I saw a boy at a traffic light when I was on holidays during high school in Jakarta, the capital in Indonesia, who was in torn and dirty clothes, begging for money. I looked at him deeply shocked because I never saw someone my age in such poor conditions. I decided in that moment that only lasted split seconds, to do something about his situation. 10 years later, I joined the humanitarian sector. But I didn’t get there in a straight line. The secret sauce is to experiment. Just two years earlier, I was dead set on another career path: working in a lab mixing chemicals. Not until I did an internship, was it clear to me that this wasn’t me. Why? Because the life of someone wasn’t what I love. I am an outdoor person. I am active. I like meeting people, and travel places. I like adventure like backpacking in Latin America. We often have an idea of what we want to do without knowing what that means in practice. When you want to become a humanitarian, are you willing to move every three years country, leaving your friends and family behind? You will be working in South Sudan, in a compound and with curfew hours, that seriously limits any leisure activity. Most of your times will be spent with colleagues from work and insecurity is a daily risk. You might then be shipped off to a regional bureau in Senegal, where you have to quickly learn French and travel in the region almost every month for extended periods of time, not allowing you to make friends in your own duty station. That’s why you should not build a CV but a life. Any job needs to fit what is important to you, what life is it that you want. When things get tough, and they will, the name of the company you work for, will not get to through these moments but the purpose, the bigger picture you signed up for.
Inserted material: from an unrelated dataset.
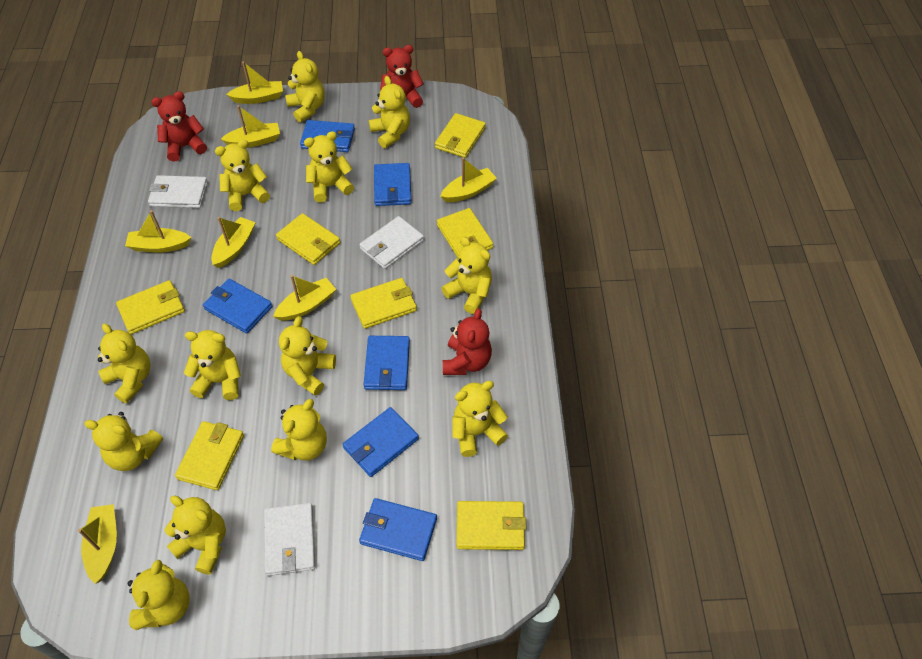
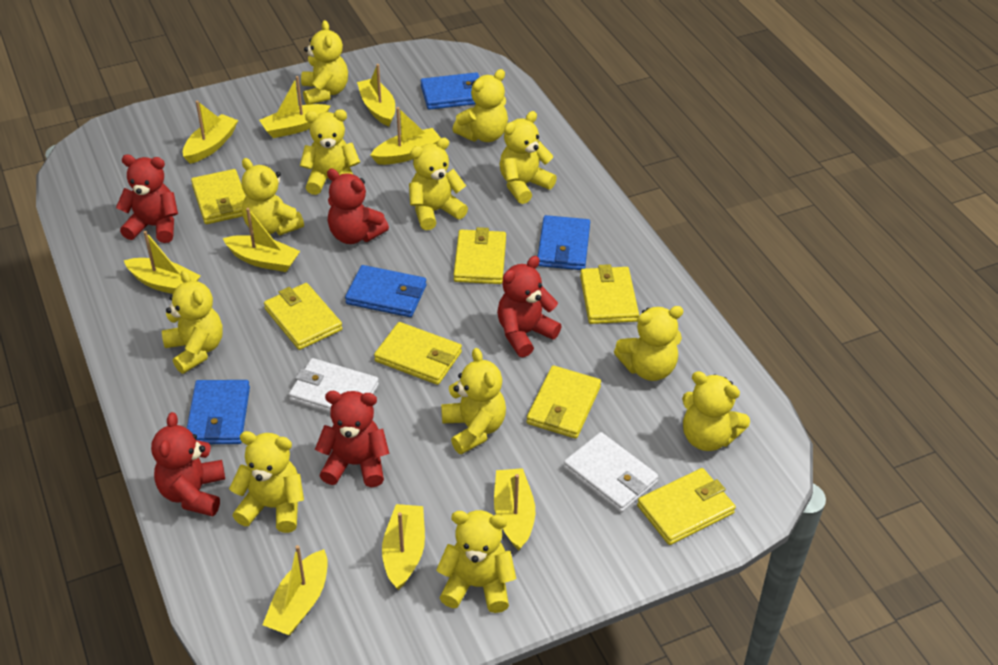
blue wallet: [203,279,273,334] [300,120,355,152] [343,407,419,477] [359,498,437,561] [364,336,410,390] [374,163,412,206] = 6 -> [187,380,250,444] [345,265,426,317] [421,72,479,110] [538,215,590,270] = 4
red teddy bear: [151,91,207,162] [380,45,424,108] [443,308,492,375] = 3 -> [116,155,178,243] [151,412,225,516] [315,391,390,487] [327,169,389,244] [497,256,562,357] = 5
white wallet: [148,175,208,208] [264,503,315,576] [360,216,424,269] = 3 -> [289,358,379,413] [564,432,659,513] = 2
yellow boat: [78,504,117,584] [125,210,191,253] [211,217,256,268] [221,105,280,148] [226,62,283,104] [273,275,336,321] [440,157,497,202] = 7 -> [124,231,201,294] [183,100,238,164] [223,208,300,272] [259,76,330,138] [263,545,328,635] [357,64,395,126] [370,107,441,165] [382,504,425,590] [494,468,535,550] = 9
yellow teddy bear: [84,412,163,471] [98,324,151,404] [128,560,190,630] [165,496,226,575] [184,330,241,400] [215,139,270,211] [271,399,327,461] [279,316,336,396] [285,51,325,122] [304,131,354,203] [369,76,410,148] [441,237,492,314] [452,381,508,457] = 13 -> [162,270,223,374] [229,431,304,533] [241,158,304,235] [300,110,360,195] [301,20,348,105] [409,138,468,230] [436,510,516,613] [441,348,506,455] [452,69,508,142] [499,111,557,204] [614,306,683,381] [682,371,750,451] = 12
Oprah Winfrey, who is a US talk show host, started her career as a news anchor. It was fashion at a time. But she got too emotional when interviewing people, which was not what was required, for the news. She didn’t change completely career path. All what she did was taking a different turn at the traffic light. All what she did was getting closer to who she was and what was important to her.

Experiment and practice. No matter if you are in high school, university or ten years into your job. Pick up a new hobby. Join a new online community or a book club. Take courses or participate in workshops that hone your skills, that get you a new job three years down the line. Change departments within your organisation. What will happen over time is that your new path and your old will merge and form a new direction. I can’t advise you what job to take. No one can but you. Your gut knows what feels good to you.